* EXERCISE DIRECTIONS *
Please give again, word for word, the line that contains "viii) Not stopping" and every line after it to the end of the data, with no other lines.

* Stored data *
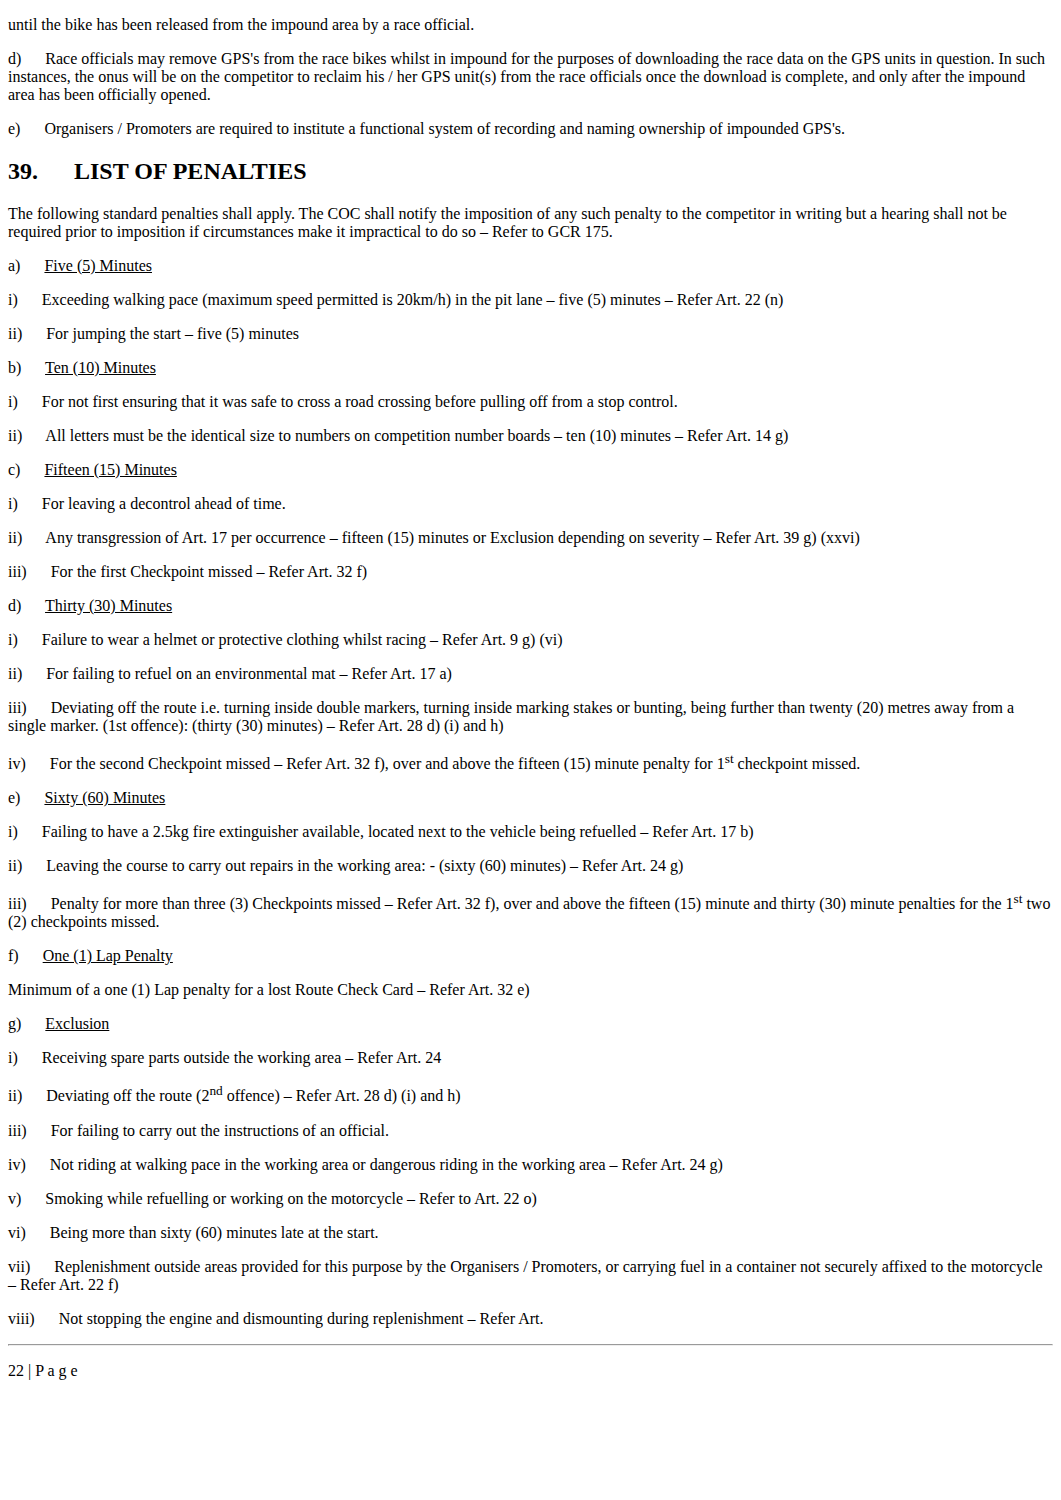until the bike has been released from the impound area by a race official.
d) Race officials may remove GPS's from the race bikes whilst in impound for the purposes of downloading the race data on the GPS units in question. In such instances, the onus will be on the competitor to reclaim his / her GPS unit(s) from the race officials once the download is complete, and only after the impound area has been officially opened.
e) Organisers / Promoters are required to institute a functional system of recording and naming ownership of impounded GPS's.
39. LIST OF PENALTIES
The following standard penalties shall apply. The COC shall notify the imposition of any such penalty to the competitor in writing but a hearing shall not be required prior to imposition if circumstances make it impractical to do so – Refer to GCR 175.
a) Five (5) Minutes
i) Exceeding walking pace (maximum speed permitted is 20km/h) in the pit lane – five (5) minutes – Refer Art. 22 (n)
ii) For jumping the start – five (5) minutes
b) Ten (10) Minutes
i) For not first ensuring that it was safe to cross a road crossing before pulling off from a stop control.
ii) All letters must be the identical size to numbers on competition number boards – ten (10) minutes – Refer Art. 14 g)
c) Fifteen (15) Minutes
i) For leaving a decontrol ahead of time.
ii) Any transgression of Art. 17 per occurrence – fifteen (15) minutes or Exclusion depending on severity – Refer Art. 39 g) (xxvi)
iii) For the first Checkpoint missed – Refer Art. 32 f)
d) Thirty (30) Minutes
i) Failure to wear a helmet or protective clothing whilst racing – Refer Art. 9 g) (vi)
ii) For failing to refuel on an environmental mat – Refer Art. 17 a)
iii) Deviating off the route i.e. turning inside double markers, turning inside marking stakes or bunting, being further than twenty (20) metres away from a single marker. (1st offence): (thirty (30) minutes) – Refer Art. 28 d) (i) and h)
iv) For the second Checkpoint missed – Refer Art. 32 f), over and above the fifteen (15) minute penalty for 1st checkpoint missed.
e) Sixty (60) Minutes
i) Failing to have a 2.5kg fire extinguisher available, located next to the vehicle being refuelled – Refer Art. 17 b)
ii) Leaving the course to carry out repairs in the working area: - (sixty (60) minutes) – Refer Art. 24 g)
iii) Penalty for more than three (3) Checkpoints missed – Refer Art. 32 f), over and above the fifteen (15) minute and thirty (30) minute penalties for the 1st two (2) checkpoints missed.
f) One (1) Lap Penalty
Minimum of a one (1) Lap penalty for a lost Route Check Card – Refer Art. 32 e)
g) Exclusion
i) Receiving spare parts outside the working area – Refer Art. 24
ii) Deviating off the route (2nd offence) – Refer Art. 28 d) (i) and h)
iii) For failing to carry out the instructions of an official.
iv) Not riding at walking pace in the working area or dangerous riding in the working area – Refer Art. 24 g)
v) Smoking while refuelling or working on the motorcycle – Refer to Art. 22 o)
vi) Being more than sixty (60) minutes late at the start.
vii) Replenishment outside areas provided for this purpose by the Organisers / Promoters, or carrying fuel in a container not securely affixed to the motorcycle – Refer Art. 22 f)
viii) Not stopping the engine and dismounting during replenishment – Refer Art.
22 | P a g e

* SOLUTION TO THE PROBLEM *
viii) Not stopping the engine and dismounting during replenishment – Refer Art.
22 | P a g e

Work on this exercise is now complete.